Ce sont les évolutions connues par la muséologie des sciences et techniques en particulier qui ont conduit à repenser le modèle de la communication dans l’exposition. Deux évolutions concomitantes – le fait que le savoir soit devenu l’enjeu d’intérêts croisés et le fait de considérer le visiteur comme acteur social – ont conduit à basculer de l’institution à l’exposition comme élément central du dispositif de communication : d’un modèle de communication restreint, centré sur la transmission des savoirs, à un dispositif de communication élargi, organisé selon une logique de médiation des savoirs et donc d’interprétation (Davallon, 1998).
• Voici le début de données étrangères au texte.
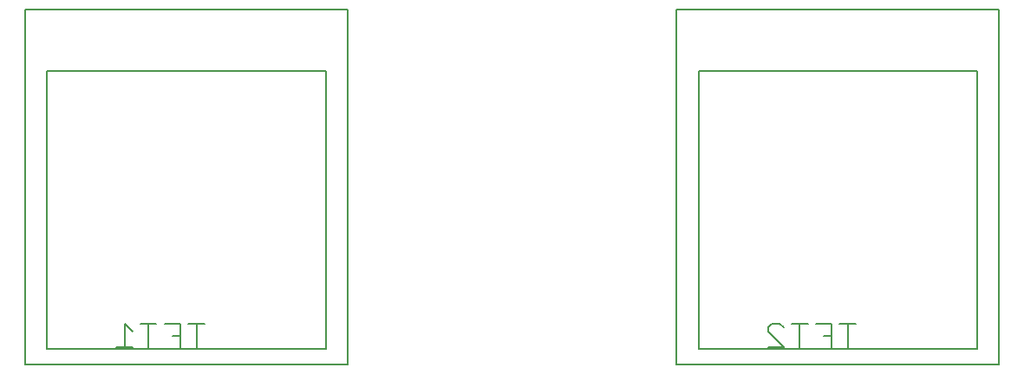
<source format=gbr>
G04 EAGLE Gerber RS-274X export*
G75*
%MOMM*%
%FSLAX34Y34*%
%LPD*%
%INSilkscreen Bottom*%
%IPPOS*%
%AMOC8*
5,1,8,0,0,1.08239X$1,22.5*%
G01*
%ADD10C,0.127000*%
%ADD11C,0.203200*%


D10*
X-453975Y-217840D02*
X-181975Y-217840D01*
X-181975Y54160D01*
X-453975Y54160D01*
X-453975Y-217840D01*
X-475575Y-232840D02*
X-160375Y-232840D01*
X-160375Y114160D01*
X-475575Y114160D01*
X-475575Y-232840D01*
D11*
X-308235Y-216224D02*
X-308235Y-192836D01*
X-300439Y-192836D02*
X-316031Y-192836D01*
X-323827Y-192836D02*
X-323827Y-216224D01*
X-323827Y-192836D02*
X-339419Y-192836D01*
X-331623Y-204530D02*
X-323827Y-204530D01*
X-355011Y-216224D02*
X-355011Y-192836D01*
X-347215Y-192836D02*
X-362807Y-192836D01*
X-370603Y-200632D02*
X-378399Y-192836D01*
X-378399Y-216224D01*
X-370603Y-216224D02*
X-386195Y-216224D01*
D10*
X181975Y-217840D02*
X453975Y-217840D01*
X453975Y54160D01*
X181975Y54160D01*
X181975Y-217840D01*
X160375Y-232840D02*
X475575Y-232840D01*
X475575Y114160D01*
X160375Y114160D01*
X160375Y-232840D01*
D11*
X327715Y-216224D02*
X327715Y-192836D01*
X335511Y-192836D02*
X319919Y-192836D01*
X312123Y-192836D02*
X312123Y-216224D01*
X312123Y-192836D02*
X296531Y-192836D01*
X304327Y-204530D02*
X312123Y-204530D01*
X280939Y-216224D02*
X280939Y-192836D01*
X288735Y-192836D02*
X273143Y-192836D01*
X265347Y-216224D02*
X249755Y-216224D01*
X265347Y-216224D02*
X249755Y-200632D01*
X249755Y-196734D01*
X253653Y-192836D01*
X261449Y-192836D01*
X265347Y-196734D01*
M02*

</source>
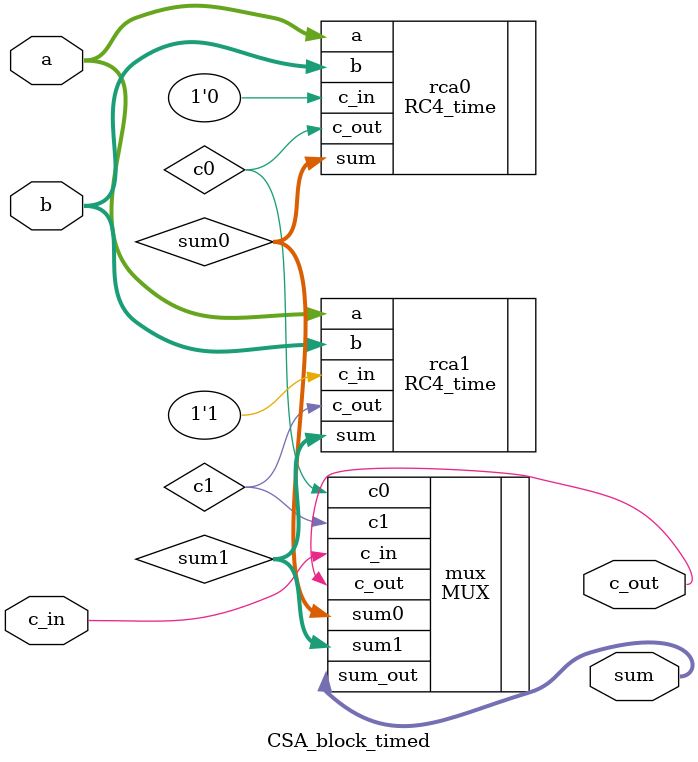
<source format=v>
`timescale 1ns / 1ps


module CSA_block_timed(
    output [3:0] sum,
    output c_out,
    input [3:0] a, b,
    input c_in
);
    wire [3:0] sum0, sum1; // Sums for C-in = 0 and C-in = 1
    wire c0, c1;         // Carry-outs for both cases

    // Compute sum assuming carry-in is 0
    RC4_time rca0 (.sum(sum0), .c_out(c0), .a(a), .b(b), .c_in(1'b0));

    // Compute sum assuming carry-in is 1
    RC4_time rca1 (.sum(sum1), .c_out(c1), .a(a), .b(b), .c_in(1'b1));

    // Select the correct sum and carry-out using a 4-bit multiplexer
    MUX mux (.sum_out(sum), .c_out(c_out), .sum0(sum0), .sum1(sum1), .c0(c0), .c1(c1), .c_in(c_in));

endmodule

</source>
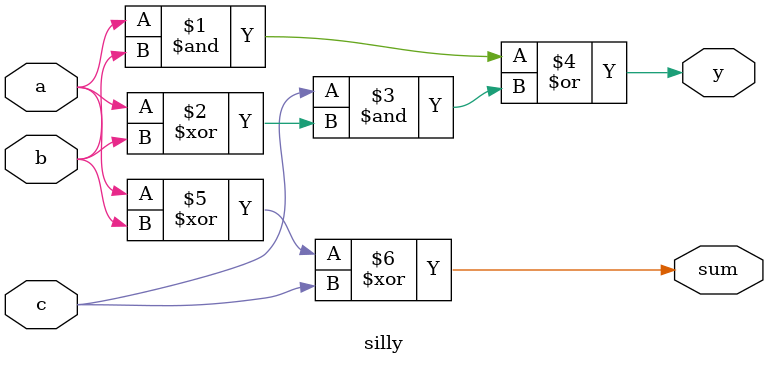
<source format=sv>
module silly (input  logic a, b, c, output logic y, sum);
   
  assign y = (a & b ) | c & (a ^ b);
   assign sum=  a ^ b  ^ c;
endmodule

</source>
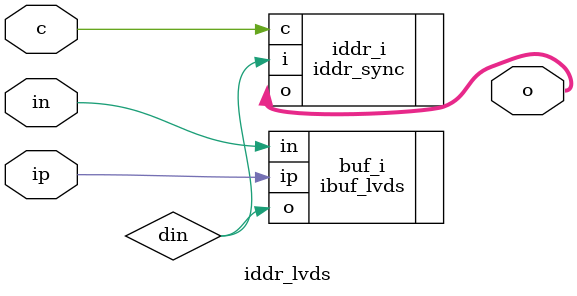
<source format=v>
/*
 * Copyright (C) 2014 Harmon Instruments, LLC
 *
 * This program is free software: you can redistribute it and/or modify
 * it under the terms of the GNU General Public License as published by
 * the Free Software Foundation, either version 3 of the License, or
 * (at your option) any later version.
 *
 * This program is distributed in the hope that it will be useful,
 * but WITHOUT ANY WARRANTY; without even the implied warranty of
 * MERCHANTABILITY or FITNESS FOR A PARTICULAR PURPOSE.  See the
 * GNU General Public License for more details.
 *
 * You should have received a copy of the GNU General Public License
 * along with this program.  If not, see <http://www.gnu.org/licenses/
 *
 */

`timescale 1ns / 1ps

module iddr_lvds(input c, output [1:0] o, input ip, in);
   wire 	din;
   ibuf_lvds buf_i (.o(din), .ip(ip), .in(in));
   iddr_sync iddr_i(.c(c), .i(din), .o(o));
endmodule

</source>
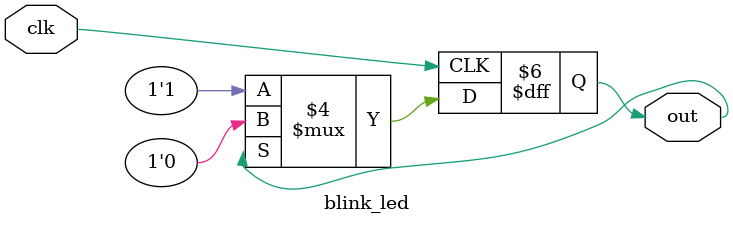
<source format=v>
/*
	Laboratorio 1: Encender y apagar LED
	Equipo 3 FPGA
*/

module blink_led(clk, out);
	output reg  out;
	input clk;
	
	
	always @(posedge clk)
		begin
			if (out == 0)
				out = 1;
			else
				out = 0;
		end
endmodule
				
			
	

</source>
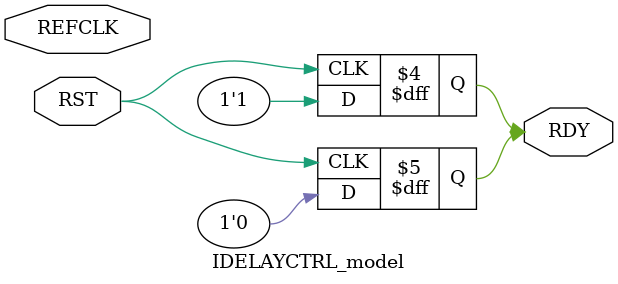
<source format=v>
`timescale 1 ns/1 ps

module IDELAYCTRL_model (
  output reg RDY,
  input REFCLK,
  input RST
);
  initial RDY = 0;
  always @(posedge RST) begin
    RDY <= 0;
  end
  always @(negedge RST) begin
    # 10; // 10ns delay before RDY assertion
    RDY <= 1;
  end

endmodule


</source>
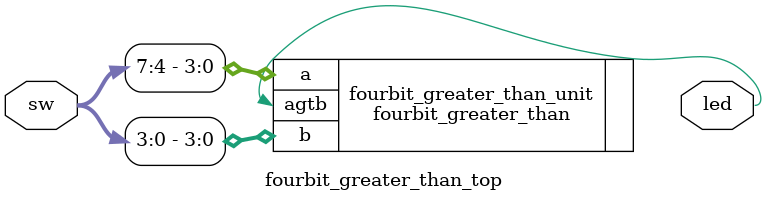
<source format=sv>
module fourbit_greater_than_top 
    (
        input logic[7:0] sw,
        output logic led
    );
    

    fourbit_greater_than fourbit_greater_than_unit 
        (.a(sw[7:4]),.b(sw[3:0]),.agtb(led));
endmodule
</source>
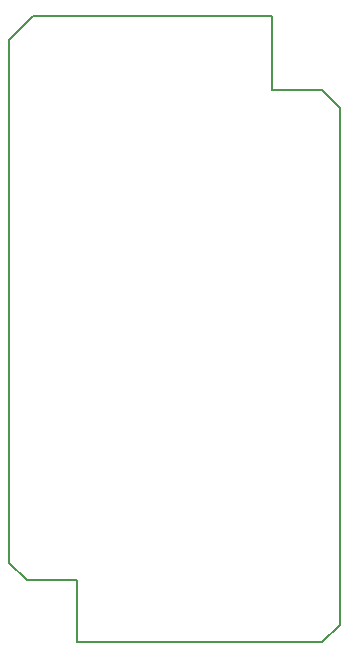
<source format=gm1>
G04 #@! TF.FileFunction,Profile,NP*
%FSLAX46Y46*%
G04 Gerber Fmt 4.6, Leading zero omitted, Abs format (unit mm)*
G04 Created by KiCad (PCBNEW 4.0.6) date 07/23/18 23:10:11*
%MOMM*%
%LPD*%
G01*
G04 APERTURE LIST*
%ADD10C,0.100000*%
%ADD11C,0.150000*%
G04 APERTURE END LIST*
D10*
D11*
X144900000Y-116850000D02*
X144900000Y-122100000D01*
X167150000Y-120600000D02*
X167150000Y-120100000D01*
X165650000Y-122100000D02*
X167150000Y-120600000D01*
X144900000Y-122100000D02*
X165650000Y-122100000D01*
X167150000Y-76850000D02*
X167150000Y-120100000D01*
X139150000Y-115350000D02*
X139150000Y-71100000D01*
X140650000Y-116850000D02*
X144900000Y-116850000D01*
X140650000Y-116850000D02*
X139150000Y-115350000D01*
X141150000Y-69100000D02*
X161400000Y-69100000D01*
X141150000Y-69100000D02*
X139150000Y-71100000D01*
X165650000Y-75350000D02*
X161400000Y-75350000D01*
X165650000Y-75350000D02*
X167150000Y-76850000D01*
X161400000Y-69100000D02*
X161400000Y-75350000D01*
M02*

</source>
En tant que dispositif de médiation inscrit dans un espace social, l’exposition ne s’inscrit en effet ni dans une logique de vulgarisation ni d’éducation : elle n’est pas un instrument – malgré ce que peuvent en penser les concepteurs d’exposition - et sa dimension sociale et symbolique est essentielle (Davallon, 1998).

L’exposition s’est vue alors assigner un double objectif : présenter effectivement les savoirs d’une part et les contextualiser de l’autre. La logique de médiation des savoirs dépasse ainsi le simple dispositif visant à faire comprendre un contenu scientifique. L’enjeu de l’exposition est alors autant de présenter des savoirs (communication institutionnelle) que de donner un message sur leur dimension sociale (communication culturelle) (Davallon, 1998). Ce qui est intéressant dans le cas des questions sensibles, c’est l’indissociabilité de ces deux objectifs de la médiation des savoirs : ceux-ci, de nature instable, n’existent que par leur contextualisation sociale, c’est-à-dire uniquement parce que certains acteurs s’en saisissent. Nous y reviendrons lorsque nous aborderons la construction des indicateurs d’analyse à partir des enjeux spécifiques à la mise en exposition de QSTS.

Malgré cette inadéquation pour penser l’exposition, nous considérons que le modèle de la transmission reste présent dans les pratiques des concepteurs d’exposition. En ce sens, nous pensons que l’analyse en termes fonctionnels reste opérante pour penser la mise en exposition, celle-ci résultant d’une intention, liée effectivement à des savoirs scientifiques aussi bien qu’à leur contextualisation sociale. Par conséquent, nous le mobiliserons non pas comme une manière théorique de penser l’exposition mais comme un indicateur d’une forme de modalité communicationnelle dans l’exposition. Il s’agit ici d’une distinction importante entre des modèles conceptuels mobilisés pour penser l’exposition – communication culturelle vs communication pédagogique - et des indicateurs d’intention communicationnelle des acteurs – intention pédagogique vs intention culturelle.

Cette importance accordée à l’acte de mise en exposition dans la production de sens ne doit pas laisser penser que les intentions communicationnelles déterminent la réception du dispositif par les visiteurs. Dans le cadre d’une communication sociale, le sens est co-construit par la production et la réception. Comme nous le verrons dans la dernière partie de notre travail consacrée aux évaluations menées dans le cadre de la conception d’un dispositif d’exposition en particulier, l’anticipation de la réception est donc au cœur du processus de production du dispositif d’exposition.

Nous dissocions ainsi délibérément le concept d’exposition comme dispositif de communication sociale – dont le sens provient de la conjonction des intentionnalités du concepteur et de l’interprétation du visiteur – et le concept d’exposition comme dispositif sociosémiotique. Ce dernier est pour nous un concept opératoire pour appréhender la mise en exposition en tant que mise en œuvre de stratégies communicationnelles. Nous le mobiliserons dans cette partie consacrée à l’analyse du sens « voulu » par les concepteurs et non du sens « interprété » par les

visiteurs en situation effective de confrontation au dispositif que nous aborderons dans un second temps.

Nous plaçons donc dans un premier temps la mise en exposition au centre de notre analyse : la mise en exposition comme mise en œuvre de stratégies communicationnelles et comme opérateur de médiation. C’est l’analyse de ces modalités communicationnelles à travers l’analyse experte du dispositif de médiation qui nous permettra de caractériser la mise en exposition des questions scientifiques et techniques sensibles.